Hello I'm developing a webapp and i'm about to design the database, i came across this question. Is it a bad design to have more then 1 link between 2 tables? The picture i have posted is a very quick and small example just to make it clearer. If i would like to display all the offers,i would like to insert also the products they are related to, in this case i could retrieve the product name by creating a product instance retrieved with the product id from the product id field in the offer object, but it would require more queries execution and more typing work, so i was thinking to include the product name directly in the offer so that i can simply retrieve all offers and eventually display the related product by browsing the DB with its product id. Would you consider this a bad approach? I have been looking around for cases like mine but i have only found approaches with 1 connection between tables (with unique id's) Thank you

up vote 1 down vote accepted

This is data denormalization. Don't do it (in most cases). Design the tables correctly, let the database do the correct work with the correct queries.

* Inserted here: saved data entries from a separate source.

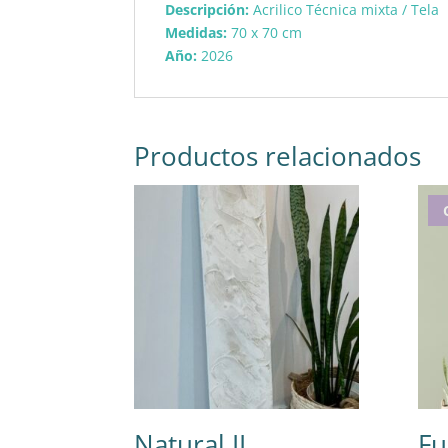
Descripción:
Acrilico Técnica mixta / Tela
Medidas:
70 x 70 cm
Año:
2026
Productos relacionados
Natural II
Fu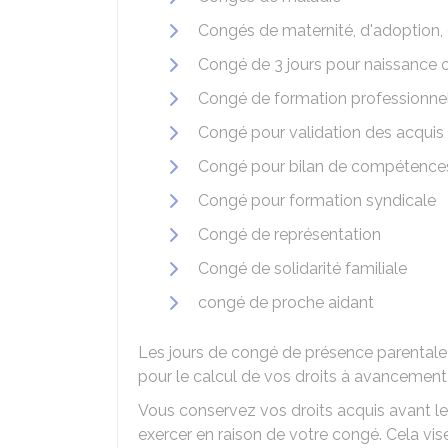
Congés de maternité, d'adoption, 
Congé de 3 jours pour naissance 
Congé de formation professionne
Congé pour validation des acquis 
Congé pour bilan de compétence
Congé pour formation syndicale
Congé de représentation
Congé de solidarité familiale
congé de proche aidant
Les jours de congé de présence parentale s
pour le calcul de vos droits à avancement,
Vous conservez vos droits acquis avant l
exercer en raison de votre congé. Cela vise 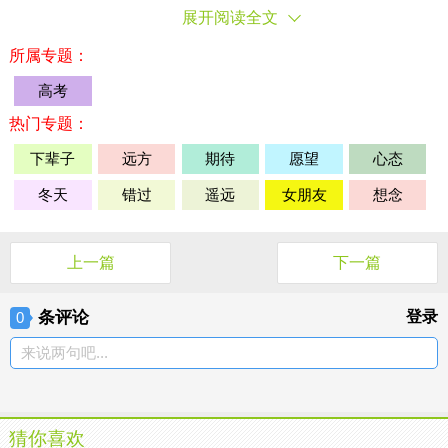
展开阅读全文
所属专题：
高考
热门专题：
下辈子
远方
期待
愿望
心态
冬天
错过
遥远
女朋友
想念
上一篇
下一篇
条评论
登录
0
来说两句吧...
猜你喜欢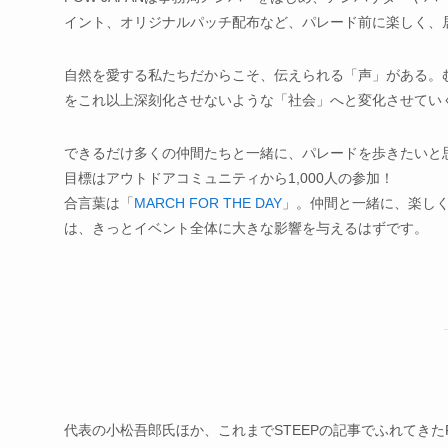
イント、オリジナルパッチ配布など、パレード前に楽しく、
自然を愛する私たちだからこそ、伝えられる「声」がある。
をこれ以上深刻化させないような「社会」へと変化させてい
できるだけ多くの仲間たちと一緒に、パレードを歩きたいと
目標はアウトドアコミュニティから1,000人の参加！
合言葉は「
MARCH FOR THE DAY
」。仲間と一緒に、楽し
は、きっとイベント全体に大きな影響を与えるはずです。
代表の小松吾郎氏ほか、これまでSTEEPの記事でふれてきたP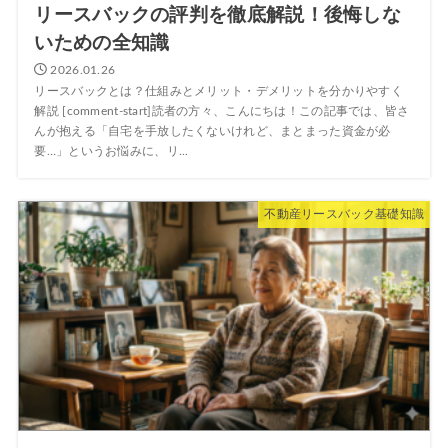
リースバックの評判を徹底解説！後悔しな
いための全知識
2026.01.26
リースバックとは？仕組みとメリット・デメリットを分かりやすく
解説 [comment-start]読者の方々、こんにちは！この記事では、皆さ
んが抱える「自宅を手放したくないけれど、まとまった資金が必
要…」というお悩みに、リ...
不動産リースバック基礎知識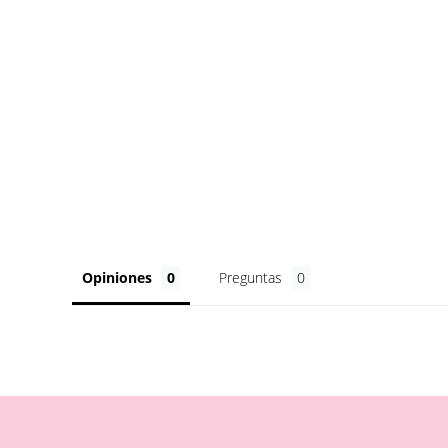
Opiniones
Preguntas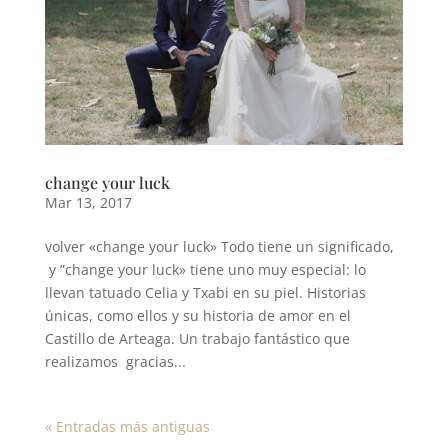
change your luck
Mar 13, 2017
volver «change your luck» Todo tiene un significado,
y ”change your luck» tiene uno muy especial: lo
llevan tatuado Celia y Txabi en su piel. Historias
únicas, como ellos y su historia de amor en el
Castillo de Arteaga. Un trabajo fantástico que
realizamos gracias...
« Entradas más antiguas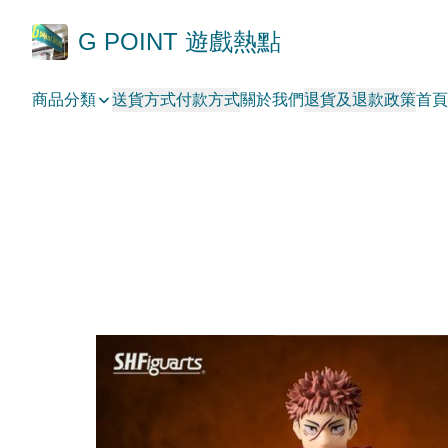
G POINT 遊戲熱點
商品分類
送貨方式
付款方式
關於我們
退貨及退款政策
首頁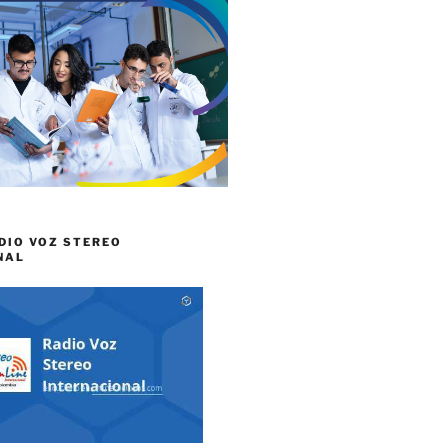
DIO VOZ STEREO
NAL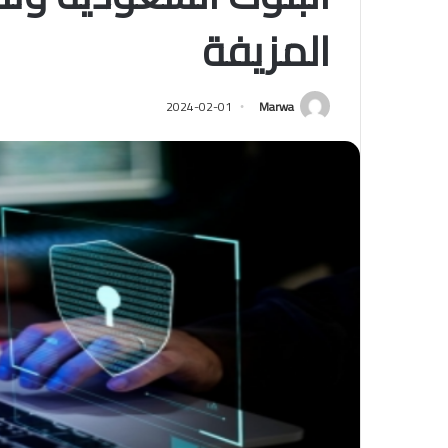
المزيفة
2024-02-01
Marwa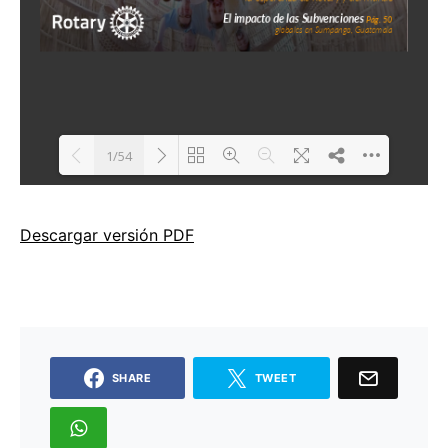
Descargar versión PDF
SHARE
TWEET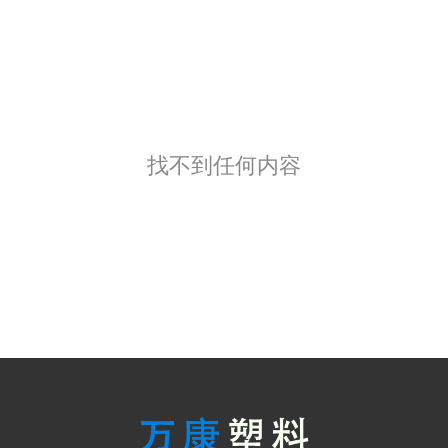
找不到任何内容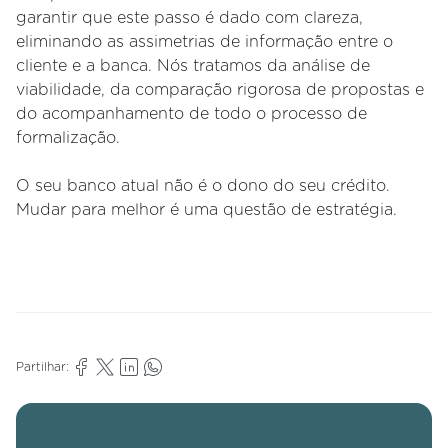
garantir que este passo é dado com clareza,
eliminando as assimetrias de informação entre o
cliente e a banca. Nós tratamos da análise de
viabilidade, da comparação rigorosa de propostas e
do acompanhamento de todo o processo de
formalização.
O seu banco atual não é o dono do seu crédito.
Mudar para melhor é uma questão de estratégia.
Partilhar: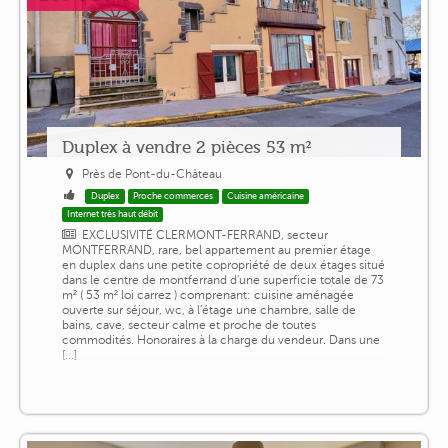
Duplex à vendre 2 pièces 53 m²
Près de Pont-du-Château
Duplex
Proche commerces
Cuisine américaine
Internet très haut débit
EXCLUSIVITÉ CLERMONT-FERRAND, secteur
MONTFERRAND, rare, bel appartement au premier étage
en duplex dans une petite copropriété de deux étages situé
dans le centre de montferrand d'une superficie totale de 73
m² ( 53 m² loi carrez ) comprenant: cuisine aménagée
ouverte sur séjour, wc, à l'étage une chambre, salle de
bains, cave, secteur calme et proche de toutes
commodités. Honoraires à la charge du vendeur. Dans une
[...]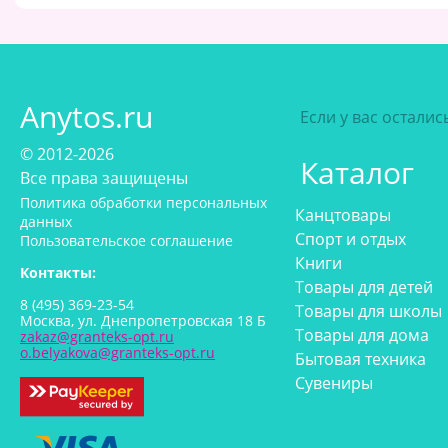
Anytos.ru
Если у вас остали
© 2012-2026
Каталог
Все права защищены
Политика обработки персональных
Канцтовары
данных
Спорт и отдых
Пользовательское соглашение
Книги
Контакты:
Товары для детей
8 (495) 369-23-54
Товары для школы
Москва, ул. Днепропетровская 18 Б
Товары для дома
zakaz@granteks-opt.ru
o.belyakova@granteks-opt.ru
Бытовая техника
Сувениры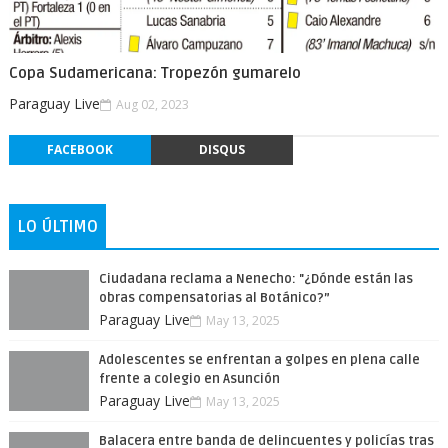
Copa Sudamericana: Tropezón gumarelo
Paraguay Live
Aug 02, 2023
FACEBOOK
DISQUS
LO ÚLTIMO
Ciudadana reclama a Nenecho: "¿Dónde están las
obras compensatorias al Botánico?”
Paraguay Live
May 13, 2025
Adolescentes se enfrentan a golpes en plena calle
frente a colegio en Asunción
Paraguay Live
May 13, 2025
Balacera entre banda de delincuentes y policías tras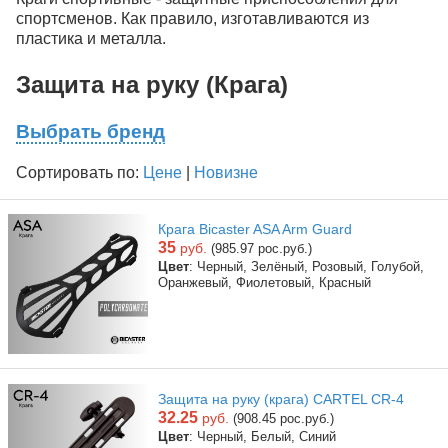
спортсменов. Как правило, изготавливаются из
пластика и металла.
Защита на руку (Крага)
Выбрать бренд
Сортировать по:
Цене
|
Новизне
Крага Bicaster ASA Arm Guard
35
руб.
(985.97 рос.руб.)
Цвет
: Черный, Зелёный, Розовый, Голубой,
Оранжевый, Фиолетовый, Красный
Защита на руку (крага) CARTEL CR-4
32.25
руб.
(908.45 рос.руб.)
Цвет
: Черный, Белый, Синий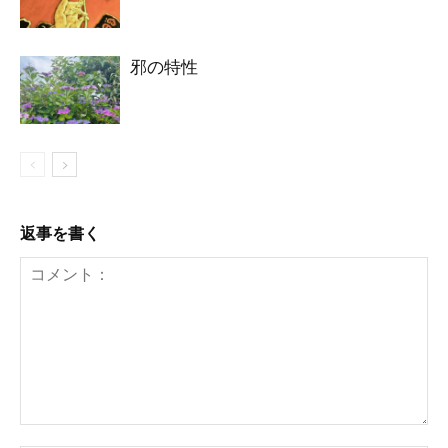
邪の特性
返事を書く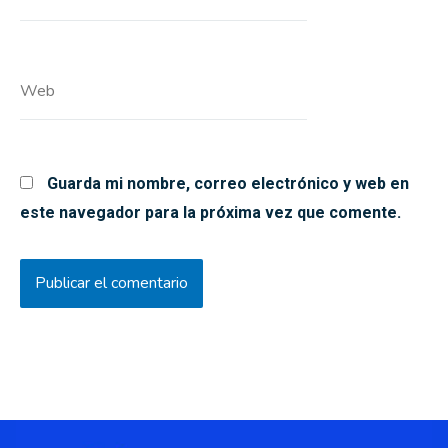
electrónico*
Web
Guarda mi nombre, correo electrónico y web en
este navegador para la próxima vez que comente.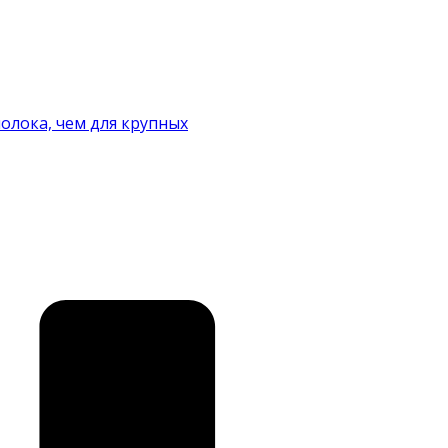
олока, чем для крупных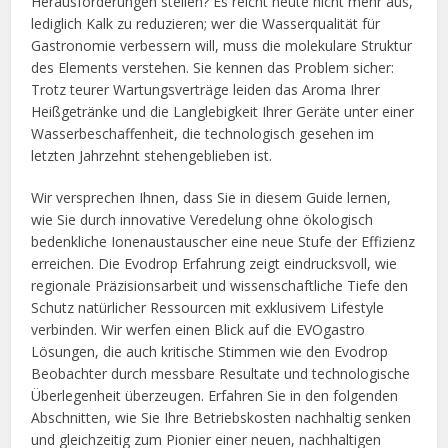
Herausforderungen stellen? Es reicht heute nicht mehr aus,
lediglich Kalk zu reduzieren; wer die Wasserqualität für
Gastronomie verbessern will, muss die molekulare Struktur
des Elements verstehen. Sie kennen das Problem sicher:
Trotz teurer Wartungsverträge leiden das Aroma Ihrer
Heißgetränke und die Langlebigkeit Ihrer Geräte unter einer
Wasserbeschaffenheit, die technologisch gesehen im
letzten Jahrzehnt stehengeblieben ist.
Wir versprechen Ihnen, dass Sie in diesem Guide lernen,
wie Sie durch innovative Veredelung ohne ökologisch
bedenkliche Ionenaustauscher eine neue Stufe der Effizienz
erreichen. Die Evodrop Erfahrung zeigt eindrucksvoll, wie
regionale Präzisionsarbeit und wissenschaftliche Tiefe den
Schutz natürlicher Ressourcen mit exklusivem Lifestyle
verbinden. Wir werfen einen Blick auf die EVOgastro
Lösungen, die auch kritische Stimmen wie den Evodrop
Beobachter durch messbare Resultate und technologische
Überlegenheit überzeugen. Erfahren Sie in den folgenden
Abschnitten, wie Sie Ihre Betriebskosten nachhaltig senken
und gleichzeitig zum Pionier einer neuen, nachhaltigen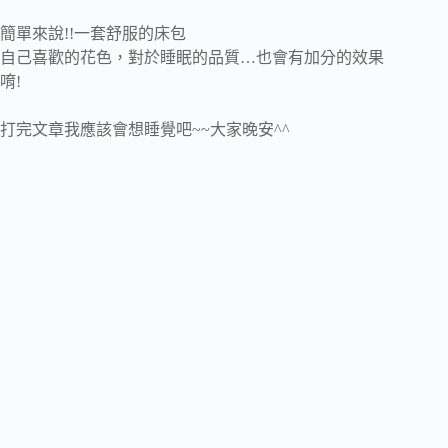
簡單來說!!一套舒服的床包
自己喜歡的花色，對於睡眠的品質…也會有加分的效果
唷!
打完文章我應該會想睡覺吧~~大家晚安^^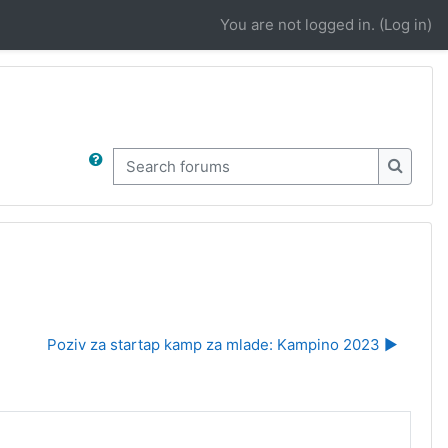
You are not logged in. (
Log in
)
Search forums
Search
Poziv za startap kamp za mlade: Kampino 2023 ▶︎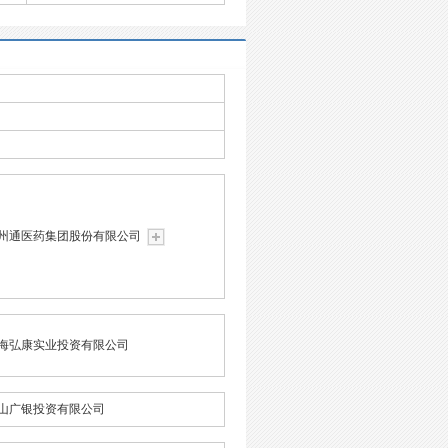
州通医药集团股份有限公司
海弘康实业投资有限公司
山广银投资有限公司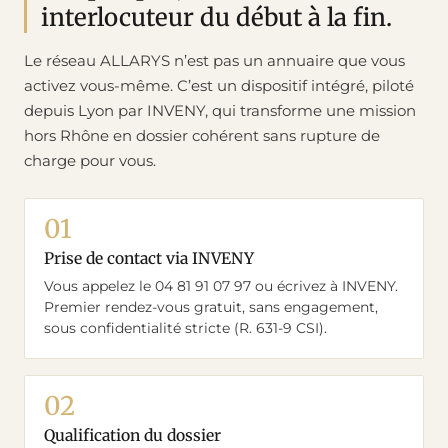
interlocuteur du début à la fin.
Le réseau ALLARYS n’est pas un annuaire que vous
activez vous-même. C’est un dispositif intégré, piloté
depuis Lyon par INVENY, qui transforme une mission
hors Rhône en dossier cohérent sans rupture de
charge pour vous.
Prise de contact via INVENY
Vous appelez le 04 81 91 07 97 ou écrivez à INVENY.
Premier rendez-vous gratuit, sans engagement,
sous confidentialité stricte (R. 631-9 CSI).
Qualification du dossier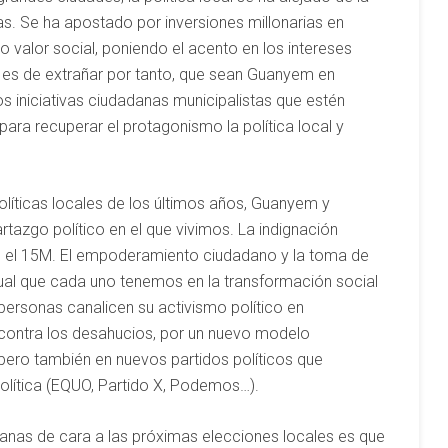
s. Se ha apostado por inversiones millonarias en
o valor social, poniendo el acento en los intereses
 es de extrañar por tanto, que sean Guanyem en
os iniciativas ciudadanas municipalistas que estén
ra recuperar el protagonismo la política local y
líticas locales de los últimos años, Guanyem y
rtazgo político en el que vivimos. La indignación
 el 15M. El empoderamiento ciudadano y la toma de
dual que cada uno tenemos en la transformación social
ersonas canalicen su activismo político en
contra los desahucios, por un nuevo modelo
pero también en nuevos partidos políticos que
olítica (EQUO, Partido X, Podemos…).
danas de cara a las próximas elecciones locales es que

It will be much easier to maintain and work with over time.

Use the ID in the offer table to lookup the product name in the products table.

  • Hi Joe thank you, would you create a field "product name" in the offer class that will be feeded with a setter only in case will be request for display? or would you create a third class which includes information from both objects? – JBoy Aug 18 '11 at 20:39
  • 1
    @JBoy - You need to stop thinking about your database entities as classes. The rules for normalization will lead you to reduce redundancy between entities (tables). However, your classes in code can have as much redundancy as you want, with the data layer providing the contents for each member from the appropriate tables or joins of tables as necessary. – Joel Brown Aug 18 '11 at 20:49

yes this would be bad.

removing the redundant name would be proper normalization. just link on the id, that will be the best way.

In general there is no limit to the number of relationships (links) between two tables, but each relationship should have a unique meaning. If, in your example, Product Name and Product ID are both candidate keys and each name always has the same ID then you should definitely not have two PK/FK relationships between these tables.

@Joe is right. Normalization is the best approach to take with database design. The reason being so that additions, deletions, and modifications of a field can be made in just one table and then propagated through the rest of the database via the defined relationships.